To determine the relationship between cone deactivation kinetics in patients with the enhanced S cone syndrome (ESCS) caused by mutations in NR2E3 and the immunoreactivity to G-protein-coupled receptor kinase 1 (GRK1) and GRK7. Electroretinogram (ERG) photoresponses were used to investigate activation kinetics of cones with a model of cone phototransduction. Deactivation kinetics of cones after bright flashes was quantified with a paired-flash ERG paradigm. Immunocytochemistry was performed with antibodies against cone opsins and kinases GRK1 and GRK7 in postmortem normal and ESCS retinal tissue. Activation kinetics of long/middle-wavelength-sensitive (L/M) cone-mediated responses in patients with ESCS were similar to those of normal L/M cones. Activation kinetics of ESCS short-wavelength-sensitive (S) cones, when compared with normal L/M cone responses evoked by the same stimulus, were slower by an amount consistent with the expected differences in spectral sensitivities. After bright flashes chosen to evoke identical activation kinetics, ESCS S cones deactivated much more slowly than ESCS or normal L/M cones. Normal human retina revealed strongly labeled cone outer segments with anti-GRK1 and anti-GRK7. In an ESCS retina, outer segments positive for L/M opsin were strongly labeled with anti-GRK1, whereas outer segments positive for S opsin showed no detectable GRK1 reactivity. GRK7 labeling was absent in all photoreceptors of the ESCS retina.
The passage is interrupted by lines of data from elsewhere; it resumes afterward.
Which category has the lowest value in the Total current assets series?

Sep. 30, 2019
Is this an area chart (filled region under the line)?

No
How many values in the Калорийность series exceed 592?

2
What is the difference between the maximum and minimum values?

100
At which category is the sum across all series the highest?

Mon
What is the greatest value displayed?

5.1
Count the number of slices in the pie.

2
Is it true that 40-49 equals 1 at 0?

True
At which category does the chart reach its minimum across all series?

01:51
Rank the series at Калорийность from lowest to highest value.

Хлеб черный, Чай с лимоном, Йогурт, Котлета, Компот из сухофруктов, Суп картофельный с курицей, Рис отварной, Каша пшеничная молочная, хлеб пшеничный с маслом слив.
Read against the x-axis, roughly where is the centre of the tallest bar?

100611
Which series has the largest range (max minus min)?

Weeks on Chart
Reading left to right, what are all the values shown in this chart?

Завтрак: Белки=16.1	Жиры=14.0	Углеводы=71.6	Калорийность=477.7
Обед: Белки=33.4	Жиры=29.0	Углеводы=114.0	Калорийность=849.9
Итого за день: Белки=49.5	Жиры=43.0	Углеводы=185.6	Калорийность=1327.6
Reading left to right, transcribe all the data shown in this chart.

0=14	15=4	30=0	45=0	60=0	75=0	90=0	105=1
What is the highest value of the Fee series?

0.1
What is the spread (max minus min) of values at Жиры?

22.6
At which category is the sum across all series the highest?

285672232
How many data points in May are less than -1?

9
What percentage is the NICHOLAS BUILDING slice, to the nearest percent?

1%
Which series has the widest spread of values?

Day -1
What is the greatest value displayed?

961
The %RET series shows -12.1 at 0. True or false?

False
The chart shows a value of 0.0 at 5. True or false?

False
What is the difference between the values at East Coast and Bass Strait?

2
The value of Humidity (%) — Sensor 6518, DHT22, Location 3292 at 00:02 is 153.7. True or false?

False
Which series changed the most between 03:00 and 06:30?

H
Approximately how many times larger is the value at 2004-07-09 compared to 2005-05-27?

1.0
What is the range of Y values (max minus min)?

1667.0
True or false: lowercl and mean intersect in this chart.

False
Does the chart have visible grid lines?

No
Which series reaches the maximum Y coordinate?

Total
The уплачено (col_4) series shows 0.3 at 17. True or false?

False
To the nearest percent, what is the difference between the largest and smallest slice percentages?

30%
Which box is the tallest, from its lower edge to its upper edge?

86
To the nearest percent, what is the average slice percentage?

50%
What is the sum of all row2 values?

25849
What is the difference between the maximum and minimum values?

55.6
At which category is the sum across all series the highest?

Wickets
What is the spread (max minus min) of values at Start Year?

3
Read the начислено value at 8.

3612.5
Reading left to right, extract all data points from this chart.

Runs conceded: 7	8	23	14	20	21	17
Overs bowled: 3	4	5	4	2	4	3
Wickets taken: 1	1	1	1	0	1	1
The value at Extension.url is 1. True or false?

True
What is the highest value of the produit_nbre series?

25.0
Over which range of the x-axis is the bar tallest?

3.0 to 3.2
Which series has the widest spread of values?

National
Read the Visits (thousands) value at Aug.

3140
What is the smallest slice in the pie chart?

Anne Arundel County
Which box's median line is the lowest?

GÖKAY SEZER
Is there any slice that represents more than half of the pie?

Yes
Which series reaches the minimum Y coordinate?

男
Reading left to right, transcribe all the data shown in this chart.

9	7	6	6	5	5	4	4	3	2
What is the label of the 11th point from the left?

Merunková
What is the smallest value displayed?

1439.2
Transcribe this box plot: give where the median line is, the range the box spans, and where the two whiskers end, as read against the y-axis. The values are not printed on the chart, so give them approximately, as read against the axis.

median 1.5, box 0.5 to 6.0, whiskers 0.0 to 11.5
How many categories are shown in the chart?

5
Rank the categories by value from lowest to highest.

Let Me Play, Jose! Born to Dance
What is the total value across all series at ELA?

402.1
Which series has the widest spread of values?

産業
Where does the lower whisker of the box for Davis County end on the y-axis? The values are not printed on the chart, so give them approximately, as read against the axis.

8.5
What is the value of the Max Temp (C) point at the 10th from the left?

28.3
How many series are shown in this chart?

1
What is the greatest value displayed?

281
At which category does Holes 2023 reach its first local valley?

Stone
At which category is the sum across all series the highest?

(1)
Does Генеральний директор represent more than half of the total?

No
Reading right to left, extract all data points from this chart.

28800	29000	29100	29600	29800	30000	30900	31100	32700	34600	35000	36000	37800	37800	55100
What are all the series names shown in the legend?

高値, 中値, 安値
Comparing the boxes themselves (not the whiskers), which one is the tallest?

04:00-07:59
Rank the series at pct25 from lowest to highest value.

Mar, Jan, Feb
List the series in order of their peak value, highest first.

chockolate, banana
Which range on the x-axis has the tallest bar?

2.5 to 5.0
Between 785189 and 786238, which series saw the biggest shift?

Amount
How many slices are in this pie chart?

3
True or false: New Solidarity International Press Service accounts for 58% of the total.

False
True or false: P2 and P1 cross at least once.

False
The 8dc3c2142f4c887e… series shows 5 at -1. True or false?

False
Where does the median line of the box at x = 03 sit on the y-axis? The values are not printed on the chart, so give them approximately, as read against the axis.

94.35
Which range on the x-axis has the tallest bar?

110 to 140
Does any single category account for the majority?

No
The cone-dominant human retina resulting from NR2E3 mutations affords greater understanding of the physiological roles of GRK1 and GRK7 in human cone photoreceptors. Normal deactivation kinetics in human L/M cones can occur without GRK7 when GRK1 is present in ESCS, but does not occur when GRK7 is present but GRK1 is deficient in Oguchi disease. Lack of both GRK1 and GRK7 in S cones of patients with ESCS results in a more pronounced abnormality in deactivation kinetics and suggests the existence of partial compensation by either GRK when the other is deficient.